Derrida’s critique consists, first, in showing that logocentrism entails thinking of meaning as radically transcendent to language and, secondly, that such transcendental meanings are impossible. Meaning is necessarily language-like; therefore it cannot anchor language, nor assure the possibility of successful linguistic equivalence between languages. The philosopher John Searle has argued that if we accept Derrida’s claim about meaning, we must also accept the nonsensical view that language is a meaningless game of reference between signifiers without resolution.

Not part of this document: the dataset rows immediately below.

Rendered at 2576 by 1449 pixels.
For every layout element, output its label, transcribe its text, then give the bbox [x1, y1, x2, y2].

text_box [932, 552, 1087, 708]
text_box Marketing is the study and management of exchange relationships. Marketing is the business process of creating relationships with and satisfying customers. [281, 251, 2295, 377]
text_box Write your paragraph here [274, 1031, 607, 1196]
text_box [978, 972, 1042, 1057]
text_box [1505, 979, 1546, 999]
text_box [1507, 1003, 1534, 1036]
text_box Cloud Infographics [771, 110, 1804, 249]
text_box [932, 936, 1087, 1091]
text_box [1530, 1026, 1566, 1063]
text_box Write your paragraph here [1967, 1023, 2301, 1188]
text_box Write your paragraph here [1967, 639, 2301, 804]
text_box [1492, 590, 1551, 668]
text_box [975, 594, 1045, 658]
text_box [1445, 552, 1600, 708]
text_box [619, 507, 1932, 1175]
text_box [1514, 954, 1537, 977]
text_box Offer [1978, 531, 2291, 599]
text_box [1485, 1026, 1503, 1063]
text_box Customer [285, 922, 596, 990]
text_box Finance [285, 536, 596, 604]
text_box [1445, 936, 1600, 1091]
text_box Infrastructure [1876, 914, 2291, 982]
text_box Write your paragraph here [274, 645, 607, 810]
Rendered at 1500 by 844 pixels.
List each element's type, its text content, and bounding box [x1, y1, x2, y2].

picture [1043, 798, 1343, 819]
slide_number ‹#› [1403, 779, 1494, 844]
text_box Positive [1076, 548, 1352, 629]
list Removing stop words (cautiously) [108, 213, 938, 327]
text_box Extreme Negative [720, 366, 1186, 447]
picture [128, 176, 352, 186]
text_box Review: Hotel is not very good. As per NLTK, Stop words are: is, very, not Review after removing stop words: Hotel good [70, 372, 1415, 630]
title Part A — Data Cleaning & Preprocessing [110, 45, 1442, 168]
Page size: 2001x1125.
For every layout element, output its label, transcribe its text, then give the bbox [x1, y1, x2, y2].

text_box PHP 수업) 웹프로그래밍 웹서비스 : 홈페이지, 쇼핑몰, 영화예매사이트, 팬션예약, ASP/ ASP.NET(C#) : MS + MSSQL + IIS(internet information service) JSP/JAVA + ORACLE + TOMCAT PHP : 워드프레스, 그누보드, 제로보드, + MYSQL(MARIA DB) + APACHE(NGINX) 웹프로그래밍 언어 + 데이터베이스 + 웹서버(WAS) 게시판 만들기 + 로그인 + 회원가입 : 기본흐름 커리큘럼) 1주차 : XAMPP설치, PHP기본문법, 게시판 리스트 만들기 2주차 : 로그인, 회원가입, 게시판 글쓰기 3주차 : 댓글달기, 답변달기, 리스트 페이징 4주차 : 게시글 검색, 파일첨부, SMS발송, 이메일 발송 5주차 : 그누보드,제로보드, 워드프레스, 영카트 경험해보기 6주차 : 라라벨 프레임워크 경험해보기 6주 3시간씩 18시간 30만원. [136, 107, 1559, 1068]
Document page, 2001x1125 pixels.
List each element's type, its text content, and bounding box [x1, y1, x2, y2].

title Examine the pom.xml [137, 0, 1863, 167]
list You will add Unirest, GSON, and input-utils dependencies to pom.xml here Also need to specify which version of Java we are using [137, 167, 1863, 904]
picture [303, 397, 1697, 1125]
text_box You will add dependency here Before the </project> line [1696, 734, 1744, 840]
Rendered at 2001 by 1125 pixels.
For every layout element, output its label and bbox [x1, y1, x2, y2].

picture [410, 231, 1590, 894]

According to Derrida, this interpretation of the claim that meaning is textual assumes what it ought to contest: the absolute difference between signifier and the signified. In fact, the signified element is not “outside” the text, depending on language users to give and restore meaning—it is inscribed on the “inside.” Derrida argues that language is “parasitically” structured—or iterable, one set of differential elements encode another, texts are nested in other texts. The difference between signifier and signified, then, is something like the difference between negative and positive space, latent and manifest content, or again, as Derrida suggests between a parasite and host. “Meaning” is the inter-modal effect of differences resonating in other differences.

Deconstructively speaking, translation is not a derivative linguistic practice with respect to establishing meaning but essential and primary. Indeed, texts are defined by their capacity to “translate” heterogeneous texts. More narrowly, deconstructive theories of translation help us to see how the ideal of inter-linguistic equivalence masks the productive role of translation and the power of translational practices to enrich and shape language.